Begin Entries supplied
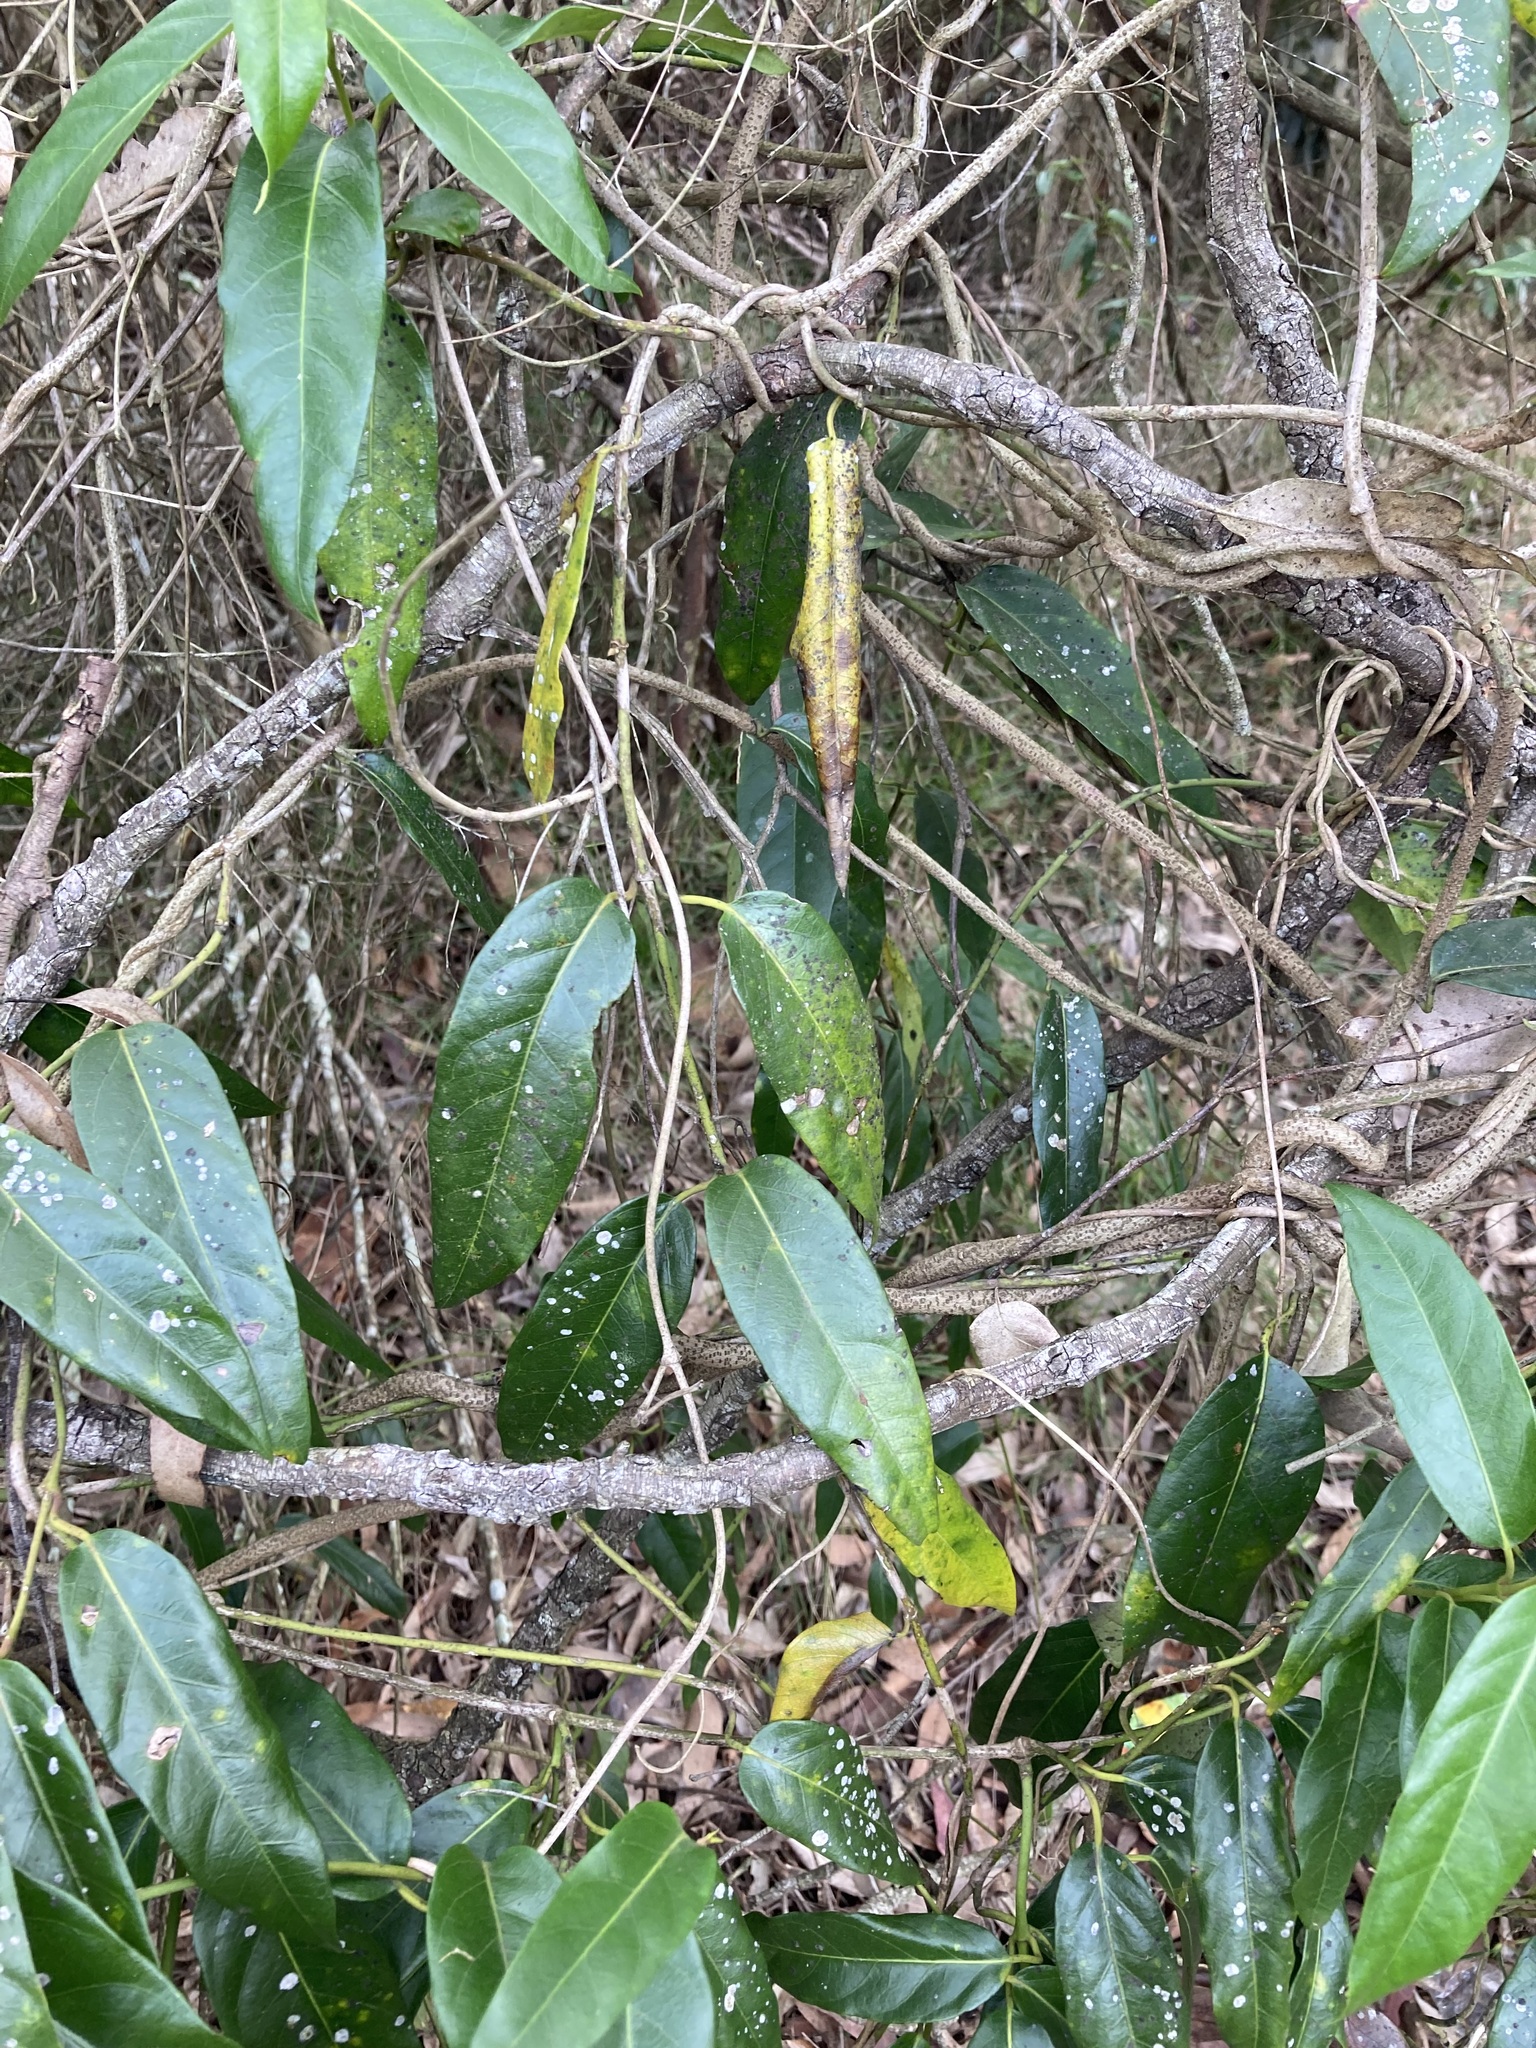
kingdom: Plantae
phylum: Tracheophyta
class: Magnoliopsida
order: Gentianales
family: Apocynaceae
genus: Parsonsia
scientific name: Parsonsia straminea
End Entries supplied
Begin Entries supplied
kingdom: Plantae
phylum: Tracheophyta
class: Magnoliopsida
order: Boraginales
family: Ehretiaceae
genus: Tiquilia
End Entries supplied
Begin Entries supplied
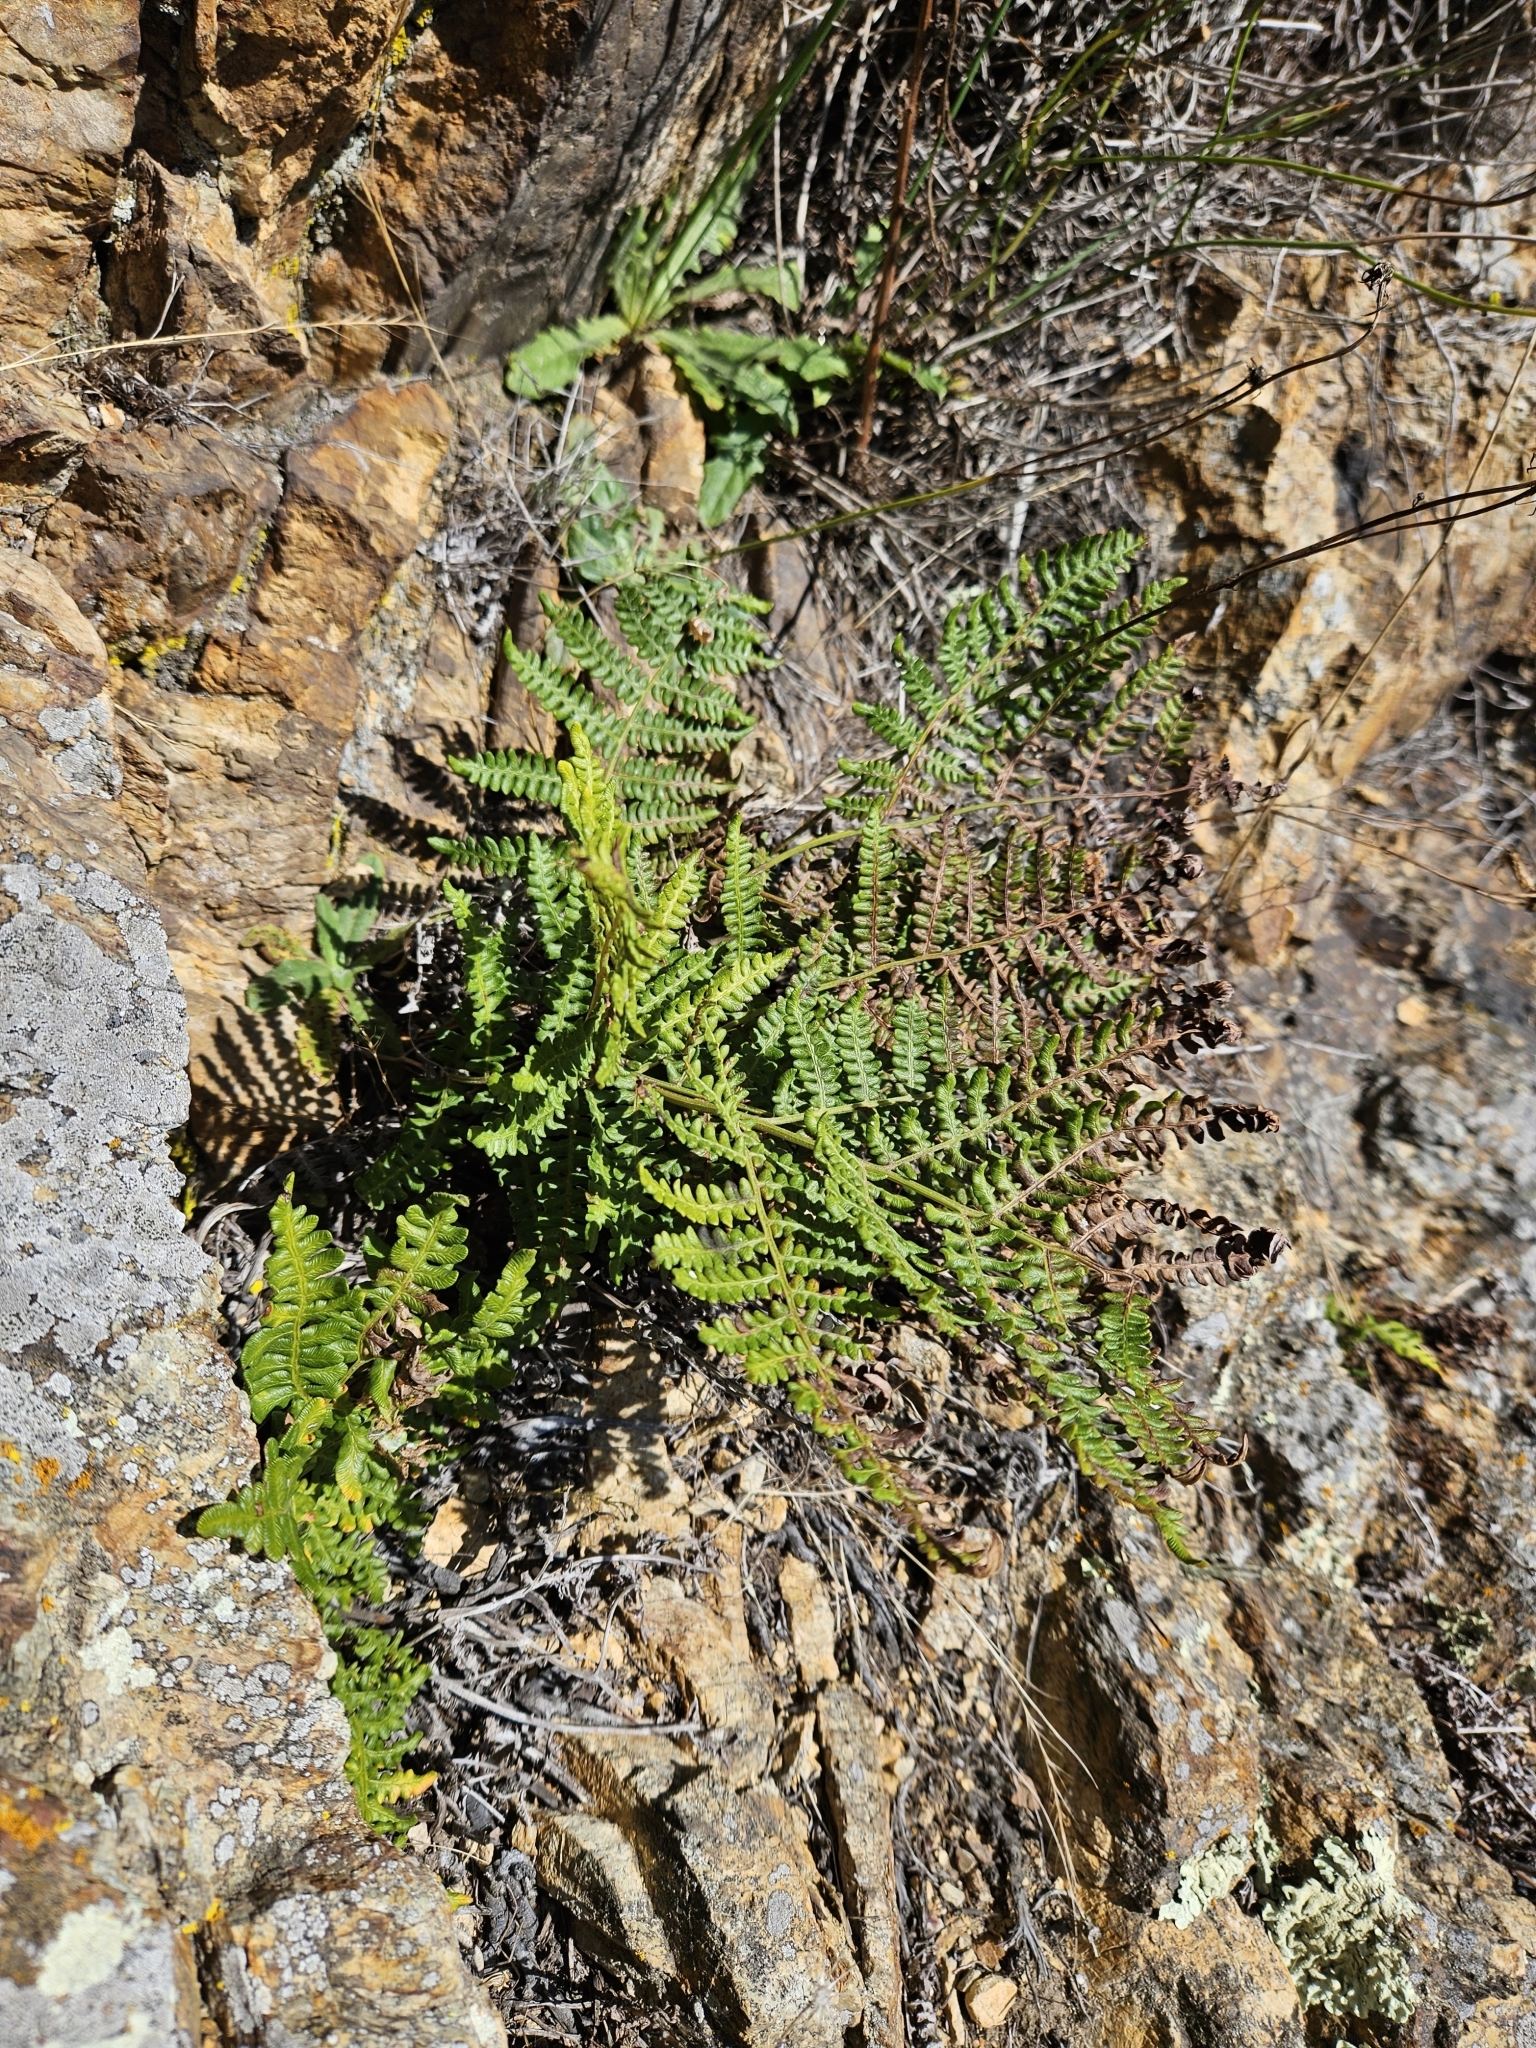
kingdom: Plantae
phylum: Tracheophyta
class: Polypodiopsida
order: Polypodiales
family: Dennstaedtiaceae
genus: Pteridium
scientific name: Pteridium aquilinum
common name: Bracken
End Entries supplied
> **Goal**
Recast the listing lines running from the one with "class: Polypodiopsida" through the one with "common name: Bracken" as a JSON list of strings, one string per line, skipping any blank lines.

> **Response**
[
  "class: Polypodiopsida",
  "order: Polypodiales",
  "family: Dennstaedtiaceae",
  "genus: Pteridium",
  "scientific name: Pteridium aquilinum",
  "common name: Bracken"
]